Older adults who have a decline in the ability to identify scents could be at risk of mortality within five years.

In the first in-home study of social relationships and health, researchers found a link between sense of smell and mortality risk, PLOS reported.

The findings were made as part of the National Social Life, Health and Aging Project (NSHAP), which looked at 3,000 men and women between the ages of 57 and 85. The researchers assessed the participants' ability to pick out five common odors from a set of four choices. The scents included: "peppermint, fish, orange, rose and leather."

In a second survey that took place five years later (between 2010 and 2011) the team looked at which participants were still alive. During this period 12.5 percent of the original participants had passed away.
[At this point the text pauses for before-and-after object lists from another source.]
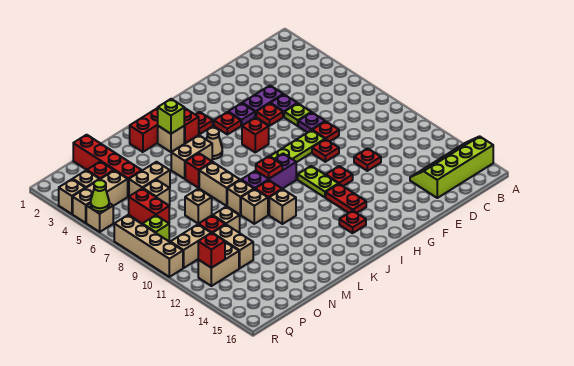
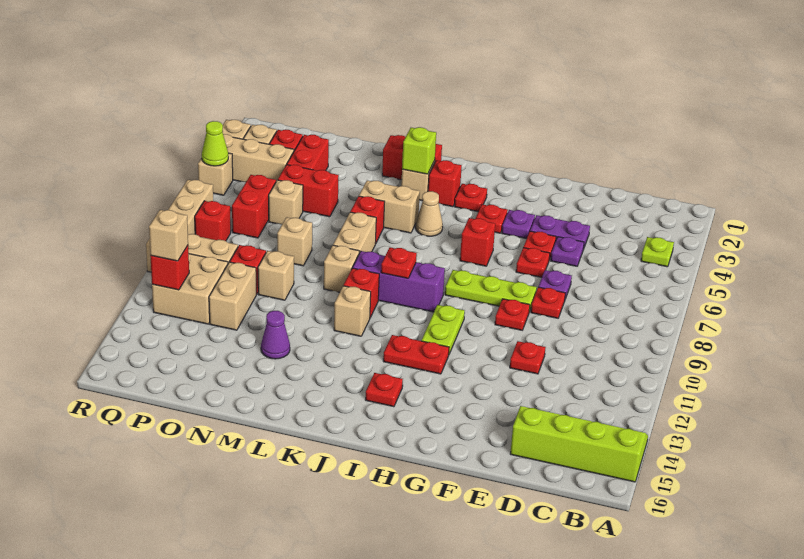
lime 1x1 plate [284,103,311,126] -> lime 1x1 plate moved to [641,237,674,267]
red 1x1 plate [326,166,353,186] -> red 1x1 plate moved to [516,248,550,277]
red 1x2 plate [326,184,366,213] -> red 1x2 plate turned to [383,335,449,374]
tan 1x1 brick [241,189,268,224] -> tan 1x1 brick moved to [149,210,188,261]
none -> purple 1x1 cone [261,311,290,359]
tan 1x2 brick [129,162,170,196] -> red 1x2 brick [278,165,339,217]
red 1x4 brick [73,135,142,197] -> red 1x2 brick [287,135,329,171]
tan 1x2 brick [198,242,239,286] -> tan 2x2 brick [152,254,228,324]
lime 1x1 brick [143,215,169,241] -> red 1x1 brick [195,201,231,241]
The researchers determined 39 percent of the study subjects who failed the first smell test died before the second survey took place, compared to 19 percent who were determined to have moderate smell loss and 10 percent with a healthy sense of smell.

For participants who already had high risk factors, significant smell loss more than doubled their probability of death within five years. After the team adjusted for "age, gender, socioeconomic status (as measured by education or assets), overall health, and race" those with high rates of smell loss were significantly more likely to die within five years.

The researchers are not sure exactly what is causing this link, but a decreased sense of smell proved to predict mortality better than factors such as heart disease and cancer, only being beaten out by severe liver damage.

"We think loss of the sense of smell is like the canary in the coal mine," said the study's lead author Jayant M. Pinto, MD, associate professor of surgery at the University of Chicago. "It doesn't directly cause death, but it's a harbinger, an early warning system, that something has already gone badly wrong, that damage has been done. Our findings could provide a useful clinical test, a quick and inexpensive way to identify patients most at risk."

The findings were published Oct. 1 in the journal PLOS ONE.